HERE’S one important development but unfortunately failed to hog headlines, and the public may have missed: the House of Representatives approved on third and final reading a measure (House Bill 5989) creating the Department of Disaster Resilience (DDR). The bill has been identified by President Duterte as a priority measure during his fifth State of the Nation Address on July 27 this year, and last year.
Under the bill, the DDR shall be the primary government agency responsible for “leading, managing, and organizing national efforts to prevent and reduce disaster risks; prepare for and respond to disasters; and recover, rehabilitate, and build forward better after the destruction.”
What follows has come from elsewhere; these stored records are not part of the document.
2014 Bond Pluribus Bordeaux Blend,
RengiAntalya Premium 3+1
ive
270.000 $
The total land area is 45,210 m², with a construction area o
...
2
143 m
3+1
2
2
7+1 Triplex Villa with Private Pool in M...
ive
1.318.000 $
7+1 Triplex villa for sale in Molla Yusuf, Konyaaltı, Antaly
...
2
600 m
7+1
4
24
It is hoped that the DDR will ensure the country is able to anticipate and proactively respond to emergencies and disasters, which he expects to intensify with worsening climate conditions. It should help the country deal with disasters and emergencies not as unfortunate incidents whose impacts are beyond our control, but as risks that can be mitigated.
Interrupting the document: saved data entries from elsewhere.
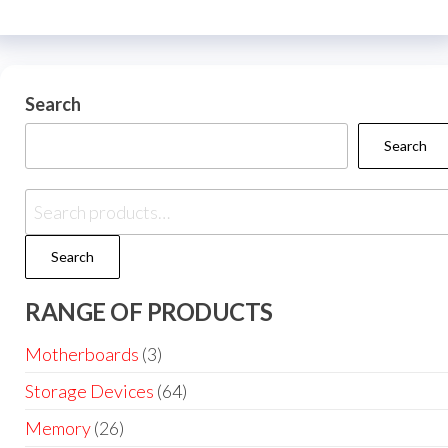
Search
Search
Search
RANGE OF PRODUCTS
Motherboards
(3)
Storage Devices
(64)
Memory
(26)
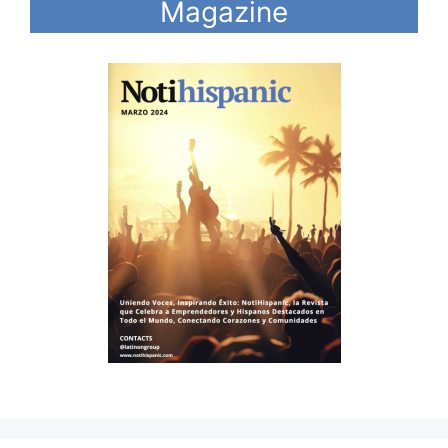
Magazine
We can no longer deny the fact that climate change is real, that we are a – in the words of the bill’s author Cong. Joel Salceda – “volcanically and tectonically active” country, and that we face several typhoons each year. Disasters are a fact of Philippine life. But we can mitigate the human and socioeconomic costs of these disasters. DDR should help ensure that we have a full-time agency in charge of keeping us strong and ready for disasters.
DDR would be an institutionalized agency coordinating the national response to disasters and emergencies, replacing the ad-hoc and primary secretariat-type work of the current National Disaster Risk Reduction and Management Council. It will lead in the continuous development of strategic, holistic, and systematic approaches to disaster management, including prevention, mitigation, preparedness, response, recovery, and rehabilitation, and anticipatory adaptation strategies, measures, techniques, and options.
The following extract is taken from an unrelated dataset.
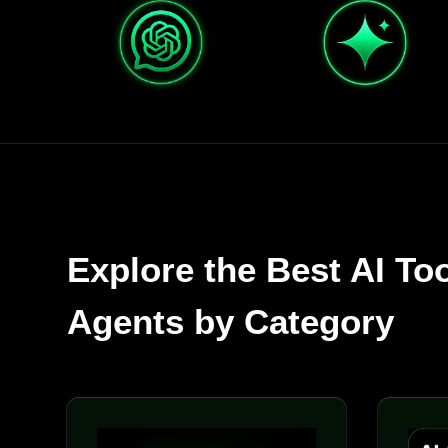
Explore the Best AI To
Agents by Category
The DDR may undertake and implement certain emergency measures in anticipation of, during, and in the aftermath of disasters to protect and preserve life and property and ensure and promote public safety and welfare. Among these emergency measures include carrying out preemptive and forced evacuation; imposition of curfew; and temporary takeover of any private utility or business, subject to payment of just compensation when there is imminent danger of loss of lives or damage to property.
Now, the ball in the Senate. It must pass a counterpart measure that would institutionalize the cohesive, and comprehensive framework for disaster preparedness, prevention, mitigation, and response.